I am trying to digest these two links:
https://www.khronos.org/opengl/wiki/Rendering_Pipeline_Overview https://www.khronos.org/opengl/wiki/Vertex_Shader
The pipeline overview says that vertex shader runs before the primitive assembly.
The second one mentions this:
A vertex shader is (usually) invariant with its input. That is, within a single Drawing Command, two vertex shader invocations that get the exact same input attributes will return binary identical results. Because of this, if OpenGL can detect that a vertex shader invocation is being given the same inputs as a previous invocation, it is allowed to reuse the results of the previous invocation, instead of wasting valuable time executing something that it already knows the answer to.
OpenGL implementations generally do not do this by actually comparing the input values (that would take far too long). Instead, this optimization typically only happens when using indexed rendering functions. If a particular index is specified more than once (within the same Instanced Rendering), then this vertex is guaranteed to result in the exact same input data.
Therefore, implementations employ a cache on the results of vertex shaders. If an index/instance pair comes up again, and the result is still in the cache, then the vertex shader is not executed again. Thus, there can be fewer vertex shader invocations than there are vertices specified.

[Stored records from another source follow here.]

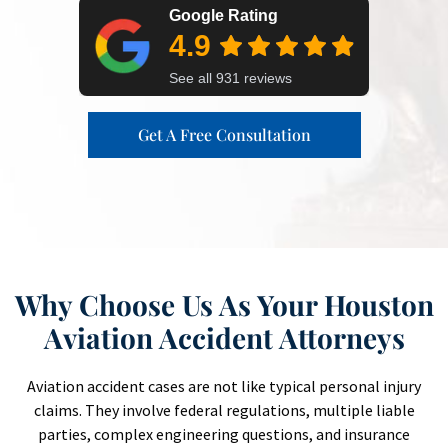
Get A Free Consultation
Why Choose Us As Your Houston
Aviation Accident Attorneys
Aviation accident cases are not like typical personal injury
claims. They involve federal regulations, multiple liable
parties, complex engineering questions, and insurance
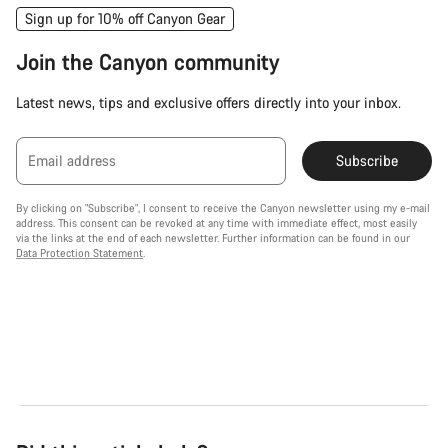
Sign up for 10% off Canyon Gear
Join the Canyon community
Latest news, tips and exclusive offers directly into your inbox.
Email address
Subscribe
By clicking on "Subscribe", I consent to receive the Canyon newsletter using my e-mail
address. This consent can be revoked at any time with immediate effect, most easily
via the links at the end of each newsletter. Further information can be found in our
Data Protection Statement
.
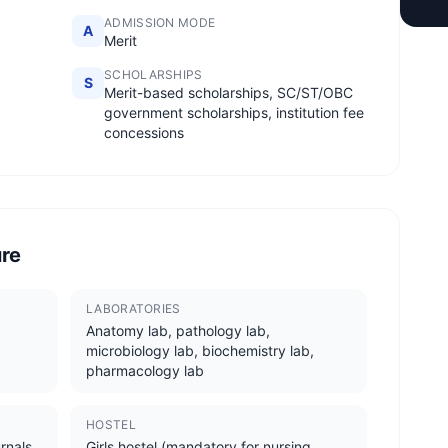
ADMISSION MODE
A
Merit
SCHOLARSHIPS
S
Merit-based scholarships, SC/ST/OBC
government scholarships, institution fee
concessions
ure
LABORATORIES
Anatomy lab, pathology lab,
microbiology lab, biochemistry lab,
pharmacology lab
HOSTEL
rnals,
Girls hostel (mandatory for nursing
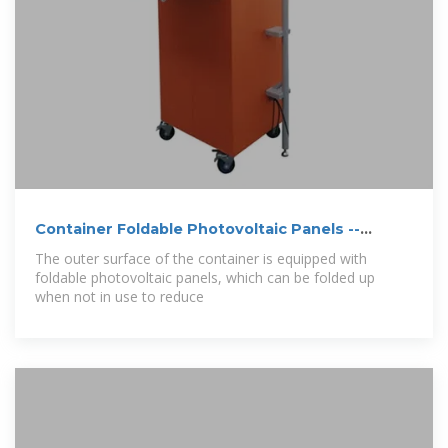
Container Foldable Photovoltaic Panels --
Portable
The outer surface of the container is equipped with
foldable photovoltaic panels, which can be folded up
when not in use to reduce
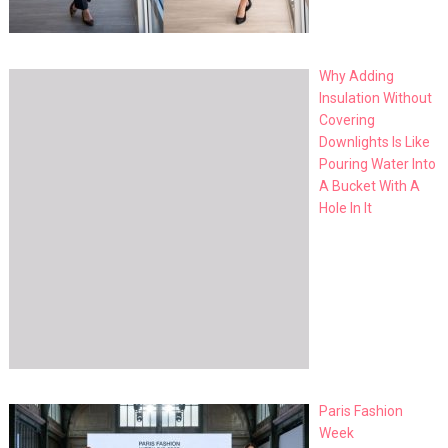
Why Adding
Insulation Without
Covering
Downlights Is Like
Pouring Water Into
A Bucket With A
Hole In It
Paris Fashion
Week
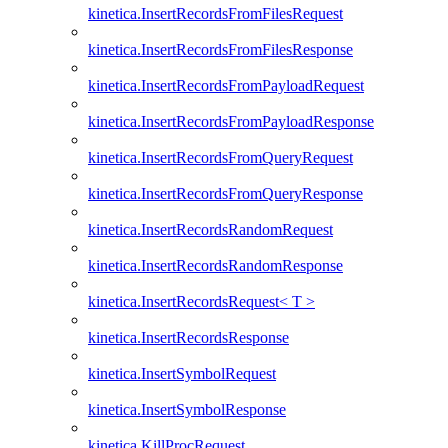
kinetica.InsertRecordsFromFilesRequest
kinetica.InsertRecordsFromFilesResponse
kinetica.InsertRecordsFromPayloadRequest
kinetica.InsertRecordsFromPayloadResponse
kinetica.InsertRecordsFromQueryRequest
kinetica.InsertRecordsFromQueryResponse
kinetica.InsertRecordsRandomRequest
kinetica.InsertRecordsRandomResponse
kinetica.InsertRecordsRequest< T >
kinetica.InsertRecordsResponse
kinetica.InsertSymbolRequest
kinetica.InsertSymbolResponse
kinetica.KillProcRequest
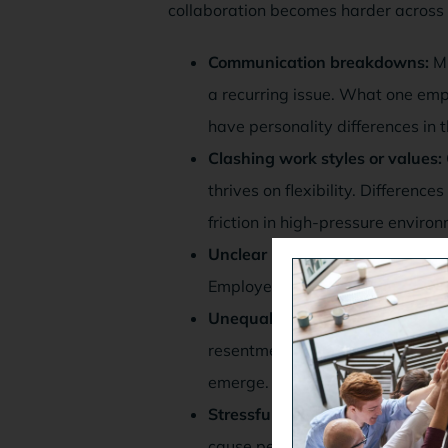
collaboration becomes harder across
Communication breakdowns:
Mi
a recurring issue. What one emp
have personality differences in 
Clashing work styles or values:
thrives on flexibility. Differenc
friction in high-pressure enviro
Unclear roles or responsibilities:
Employees could start to blame e
Unequal workloads or perceived
resentment. If one employee start
emerge. This might be true even 
Stressful changes or organizatio
cause personality conflicts in 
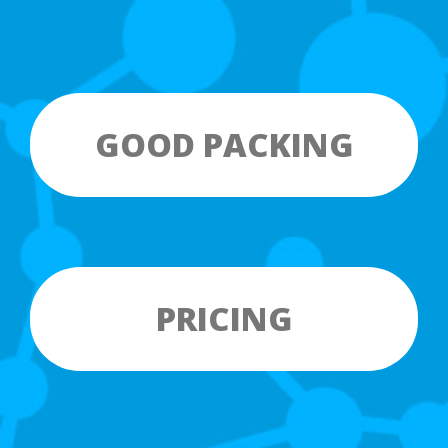
GOOD PACKING
PRICING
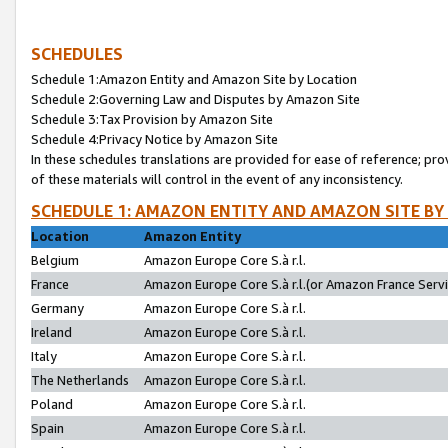
SCHEDULES
Schedule 1:Amazon Entity and Amazon Site by Location
Schedule 2:Governing Law and Disputes by Amazon Site
Schedule 3:Tax Provision by Amazon Site
Schedule 4:Privacy Notice by Amazon Site
In these schedules translations are provided for ease of reference; pro
of these materials will control in the event of any inconsistency.
SCHEDULE 1: AMAZON ENTITY AND AMAZON SITE BY
Location
Amazon Entity
Belgium
Amazon Europe Core S.à r.l.
France
Amazon Europe Core S.à r.l.(or Amazon France Servic
Germany
Amazon Europe Core S.à r.l.
Ireland
Amazon Europe Core S.à r.l.
Italy
Amazon Europe Core S.à r.l.
The Netherlands
Amazon Europe Core S.à r.l.
Poland
Amazon Europe Core S.à r.l.
Spain
Amazon Europe Core S.à r.l.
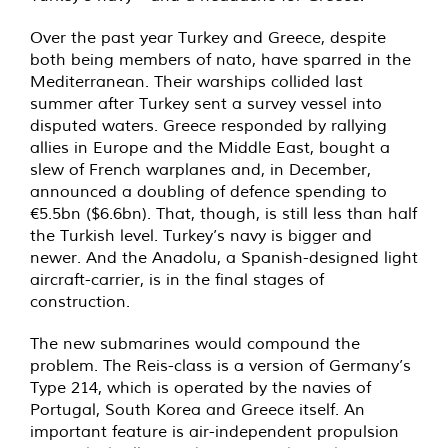
Over the past year Turkey and Greece, despite
both being members of nato, have sparred in the
Mediterranean. Their warships collided last
summer after Turkey sent a survey vessel into
disputed waters. Greece responded by rallying
allies in Europe and the Middle East, bought a
slew of French warplanes and, in December,
announced a doubling of defence spending to
€5.5bn ($6.6bn). That, though, is still less than half
the Turkish level. Turkey’s navy is bigger and
newer. And the Anadolu, a Spanish-designed light
aircraft-carrier, is in the final stages of
construction.
The new submarines would compound the
problem. The Reis-class is a version of Germany’s
Type 214, which is operated by the navies of
Portugal, South Korea and Greece itself. An
important feature is air-independent propulsion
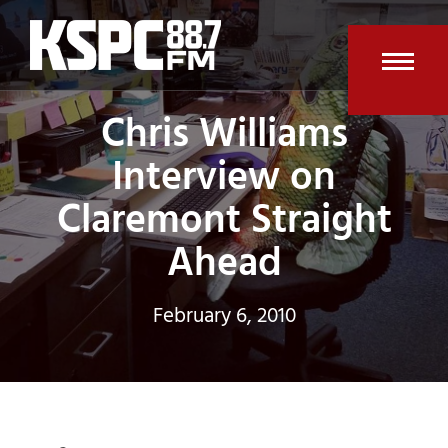
Skip
to
content
Open
Clos
Chris Williams
mobi
mobi
Interview on
men
men
Claremont Straight
Ahead
February 6, 2010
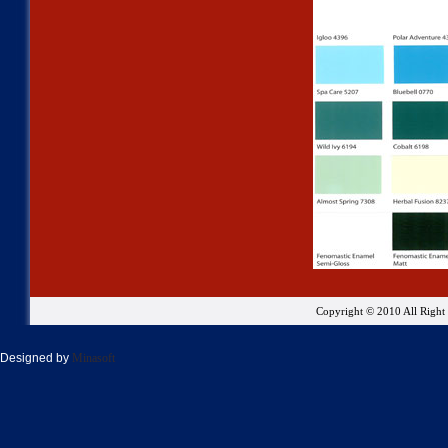
Copyright © 2010 All Righ
Designed by
Minasoft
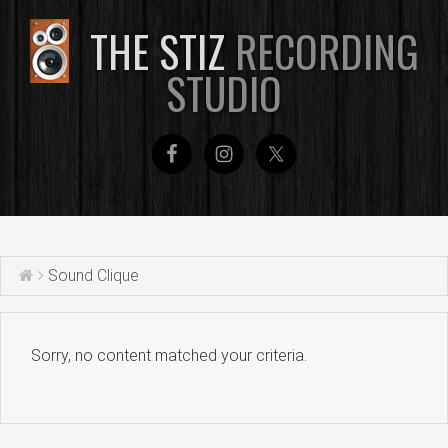
THE STIZ
RECORDING
STUDIO
Sound Clique
Sorry, no content matched your criteria.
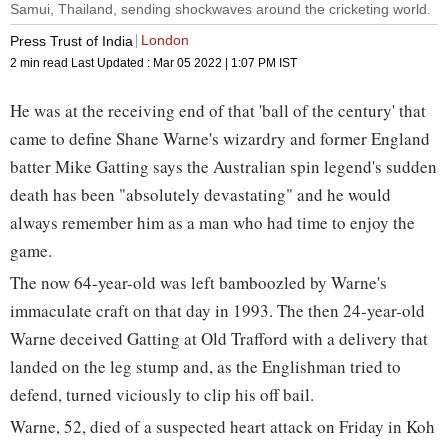
Samui, Thailand, sending shockwaves around the cricketing world.
London
Press Trust of India
2 min read
Last Updated :
Mar 05 2022 | 1:07 PM
IST
He was at the receiving end of that 'ball of the century' that
came to define Shane Warne's wizardry and former England
batter Mike Gatting says the Australian spin legend's sudden
death has been "absolutely devastating" and he would
always remember him as a man who had time to enjoy the
game.
The now 64-year-old was left bamboozled by Warne's
immaculate craft on that day in 1993. The then 24-year-old
Warne deceived Gatting at Old Trafford with a delivery that
landed on the leg stump and, as the Englishman tried to
defend, turned viciously to clip his off bail.
Warne, 52, died of a suspected heart attack on Friday in Koh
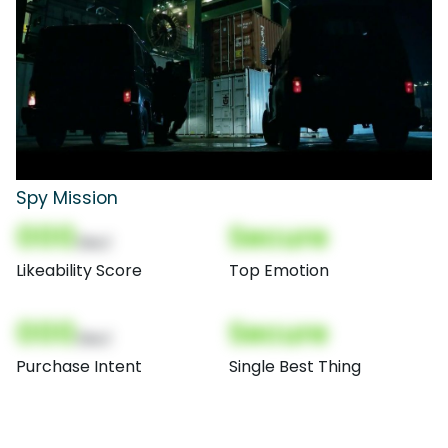
Spy Mission
000
Secure
(Nor)
Likeability Score
Top Emotion
000
Secure
(Nor)
Purchase Intent
Single Best Thing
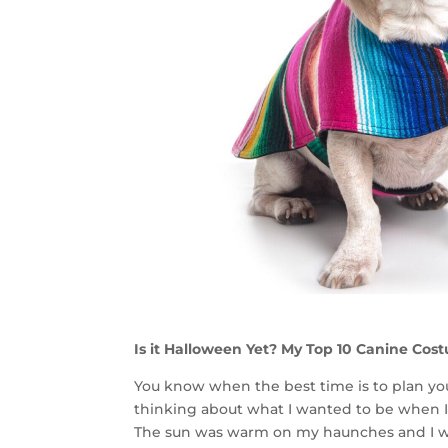
Is it Halloween Yet? My Top 10 Canine Cos
You know when the best time is to plan yo
thinking about what I wanted to be when I w
The sun was warm on my haunches and I wa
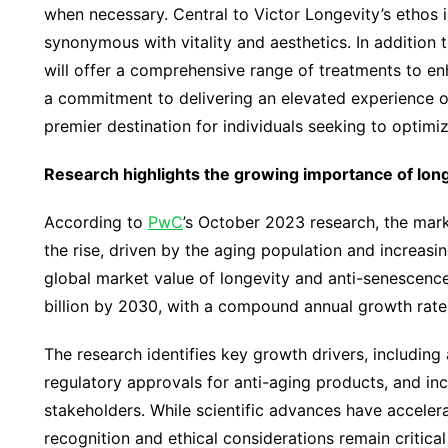
when necessary. Central to Victor Longevity’s ethos i
synonymous with vitality and aesthetics. In addition 
will offer a comprehensive range of treatments to e
a commitment to delivering an elevated experience o
premier destination for individuals seeking to optimiz
Research highlights the growing importance of long
According to
PwC
’s October 2023 research, the marke
the rise, driven by the aging population and increasi
global market value of longevity and anti-senescence
billion by 2030, with a compound annual growth rate 
The research identifies key growth drivers, includin
regulatory approvals for anti-aging products, and in
stakeholders. While scientific advances have acceler
recognition and ethical considerations remain critical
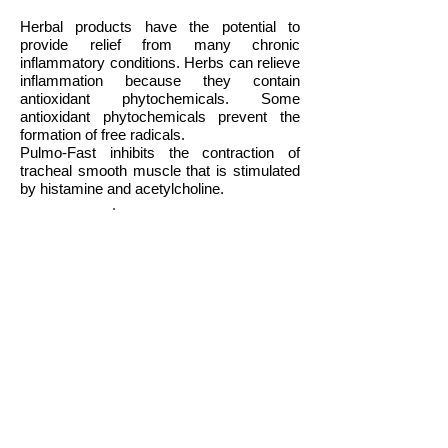
Herbal products have the potential to
provide relief from many chronic
inflammatory conditions. Herbs can relieve
inflammation because they contain
antioxidant phytochemicals. Some
antioxidant phytochemicals prevent the
formation of free radicals.
Pulmo-Fast inhibits the contraction of
tracheal smooth muscle that is stimulated
by histamine and acetylcholine.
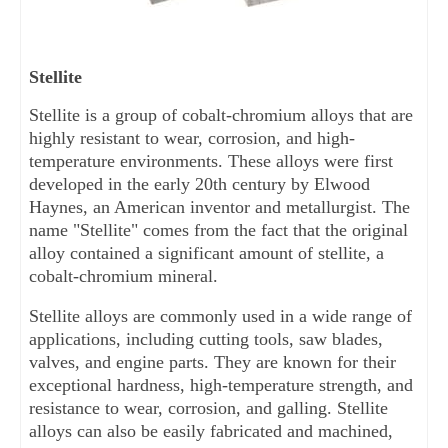
Stellite
Stellite is a group of cobalt-chromium alloys that are 
highly resistant to wear, corrosion, and high-
temperature environments. These alloys were first 
developed in the early 20th century by Elwood 
Haynes, an American inventor and metallurgist. The 
name "Stellite" comes from the fact that the original 
alloy contained a significant amount of stellite, a 
cobalt-chromium mineral.
Stellite alloys are commonly used in a wide range of 
applications, including cutting tools, saw blades, 
valves, and engine parts. They are known for their 
exceptional hardness, high-temperature strength, and 
resistance to wear, corrosion, and galling. Stellite 
alloys can also be easily fabricated and machined, 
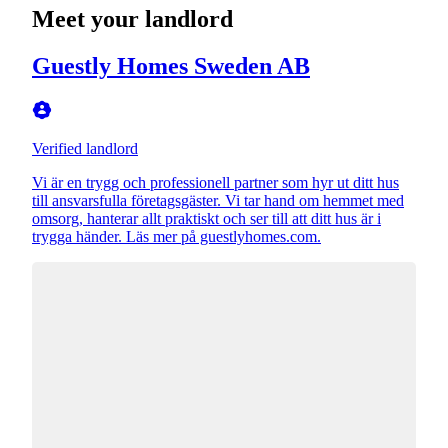
Meet your landlord
Guestly Homes Sweden AB
Verified landlord
Vi är en trygg och professionell partner som hyr ut ditt hus
till ansvarsfulla företagsgäster. Vi tar hand om hemmet med
omsorg, hanterar allt praktiskt och ser till att ditt hus är i
trygga händer. Läs mer på guestlyhomes.com.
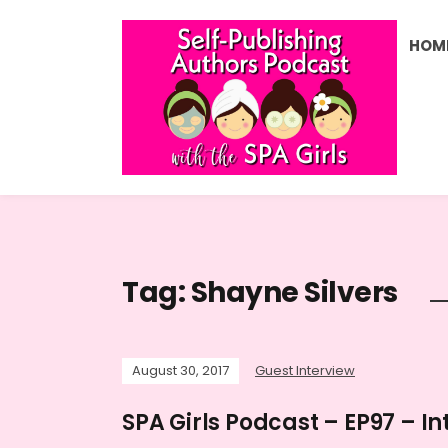
HOM
Tag:
Shayne Silvers
August 30, 2017
Guest Interview
SPA Girls Podcast – EP97 – In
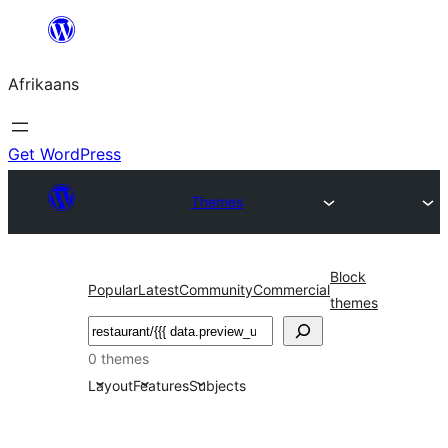
Skip
to
Afrikaans
content
Get WordPress
Themes
Block
Popular
Latest
Community
Commercial
themes
Soek
0 themes
Layout
Features
Subjects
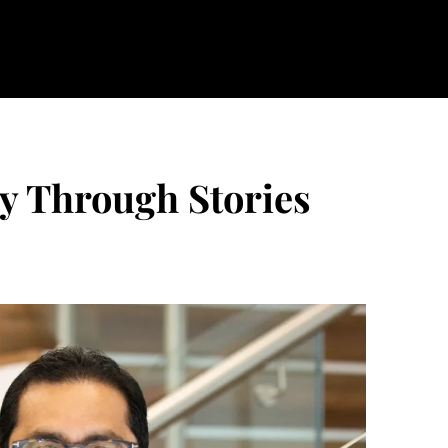
ry Through Stories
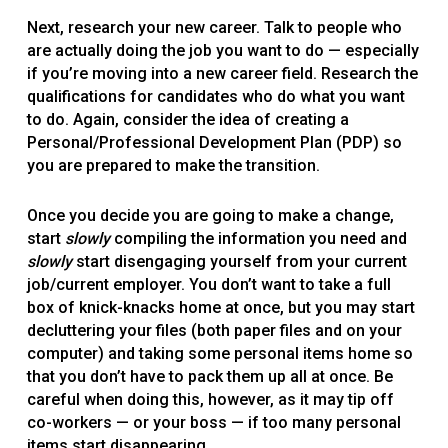
Next, research your new career. Talk to people who
are actually doing the job you want to do — especially
if you’re moving into a new career field. Research the
qualifications for candidates who do what you want
to do. Again, consider the idea of creating a
Personal/Professional Development Plan (PDP) so
you are prepared to make the transition.
Once you decide you are going to make a change,
start
slowly
compiling the information you need and
slowly
start disengaging yourself from your current
job/current employer. You don’t want to take a full
box of knick-knacks home at once, but you may start
decluttering your files (both paper files and on your
computer) and taking some personal items home so
that you don’t have to pack them up all at once. Be
careful when doing this, however, as it may tip off
co-workers — or your boss — if too many personal
items start disappearing.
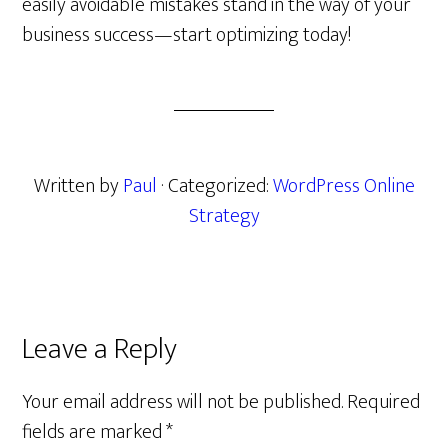
easily avoidable mistakes stand in the way of your
business success—start optimizing today!
Written by
Paul
· Categorized:
WordPress Online
Strategy
Reader
Leave a Reply
Interactions
Your email address will not be published.
Required
fields are marked
*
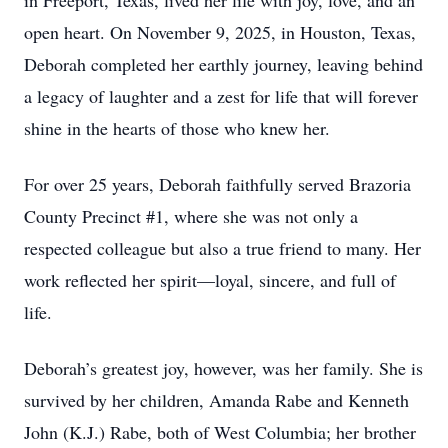
in Freeport, Texas, lived her life with joy, love, and an
open heart. On November 9, 2025, in Houston, Texas,
Deborah completed her earthly journey, leaving behind
a legacy of laughter and a zest for life that will forever
shine in the hearts of those who knew her.
For over 25 years, Deborah faithfully served Brazoria
County Precinct #1, where she was not only a
respected colleague but also a true friend to many. Her
work reflected her spirit—loyal, sincere, and full of
life.
Deborah’s greatest joy, however, was her family. She is
survived by her children, Amanda Rabe and Kenneth
John (K.J.) Rabe, both of West Columbia; her brother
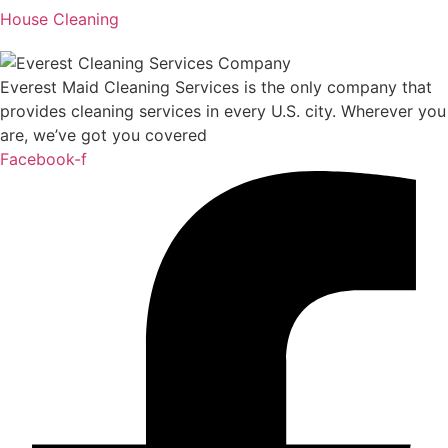
House Cleaning
Everest Maid Cleaning Services is the only company that
provides cleaning services in every U.S. city. Wherever you
are, we’ve got you covered
Facebook-f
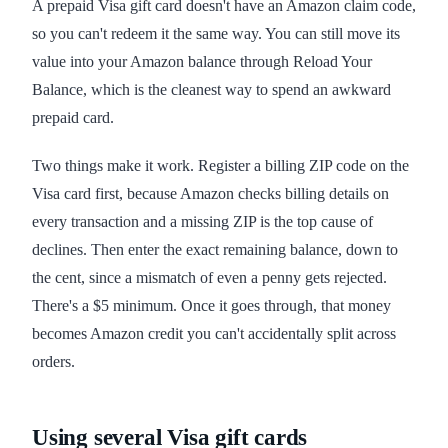
A prepaid Visa gift card doesn't have an Amazon claim code,
so you can't redeem it the same way. You can still move its
value into your Amazon balance through Reload Your
Balance, which is the cleanest way to spend an awkward
prepaid card.
Two things make it work. Register a billing ZIP code on the
Visa card first, because Amazon checks billing details on
every transaction and a missing ZIP is the top cause of
declines. Then enter the exact remaining balance, down to
the cent, since a mismatch of even a penny gets rejected.
There's a $5 minimum. Once it goes through, that money
becomes Amazon credit you can't accidentally split across
orders.
Using several Visa gift cards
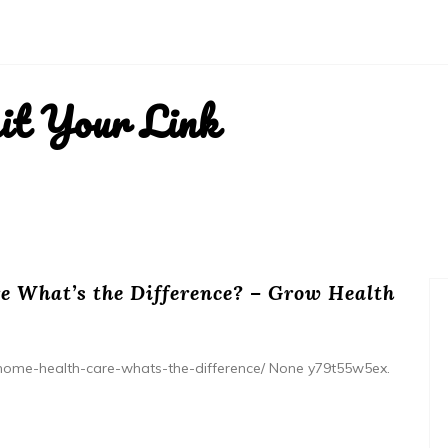
it Your Link
 What’s the Difference? – Grow Health
home-health-care-whats-the-difference/ None y79t55w5ex.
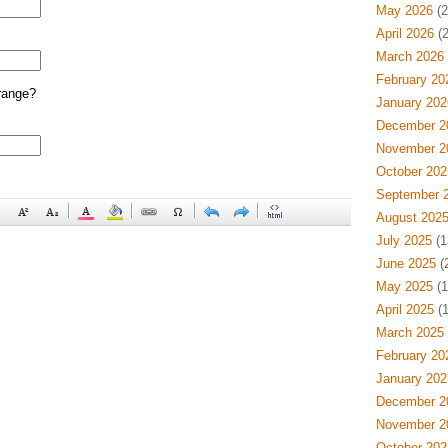
May 2026
(2
April 2026
(2
March 2026
February 20
range?
January 202
December 2
November 2
October 202
September 
August 202
July 2025
(1
June 2025
(
May 2025
(1
April 2025
(1
March 2025
February 20
January 202
December 2
November 2
October 202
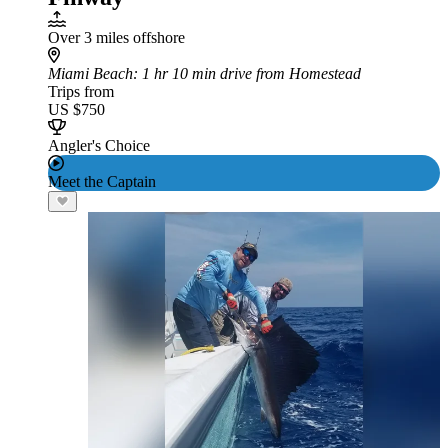
Over 3 miles offshore
Miami Beach
: 1 hr 10 min drive from Homestead
Trips from
US $750
Angler's Choice
Meet the Captain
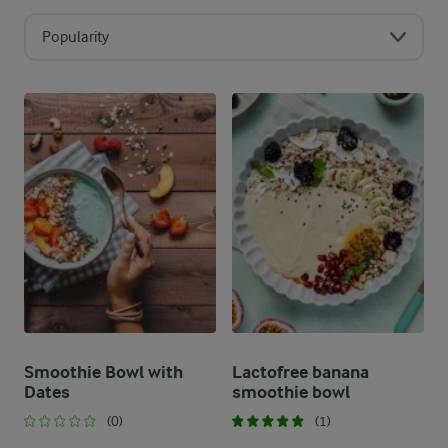
Popularity
Smoothie Bowl with
Lactofree banana
Dates
smoothie bowl
(0)
(1)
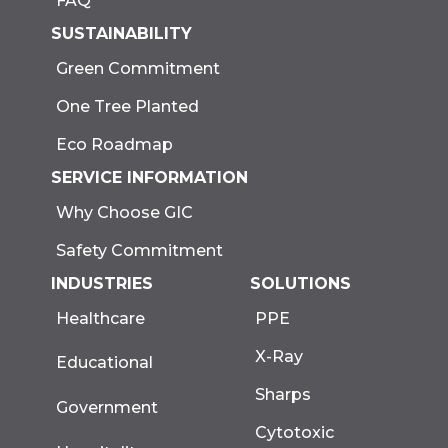
FAQ
SUSTAINABILITY
Green Commitment
One Tree Planted
Eco Roadmap
SERVICE INFORMATION
Why Choose GIC
Safety Commitment
INDUSTRIES
SOLUTIONS
Healthcare
PPE
X-Ray
Educational
Sharps
Government
Cytotoxic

So if i have two quads with two triangles each:
indexed:
verts: { 0 1 2 3 }
tris: { 0 1 2 }
{ 1 2 3 }
soup:
verts: { 0 1 2 3 4 5 }
tris: { 0 1 2 }
{ 3 4 5 }
and perhaps a vertex shader that looks like this:
uniform mat4 mvm;
uniform mat4 pm;
attribute vec3 position;
void main (){
vec4 res;
for ( int i = 0; i < 256; i++ ){
res = pm * mvm * vec4(position,1.);
}
gl_Position = res;
Should I care that one has 4 vertices while the other one has 6? Is this even true from gpu to gpu, will one invoke the vertex shader 4 times vs 6? How is this affected by the cache:
If an index/instance pair comes up again, and the result is still in the cache...
How is the primitive number related to performance here? In both cases i have the same amount of primitives.
In the case of a very simple fragment shader, but an expensive vertex shader:
void main(){
gl_FragColor = vec4(1.);
}
And a tessellated quad (100x100 segments) can i say that the indexed version will run faster, or can run faster, or maybe say nothing?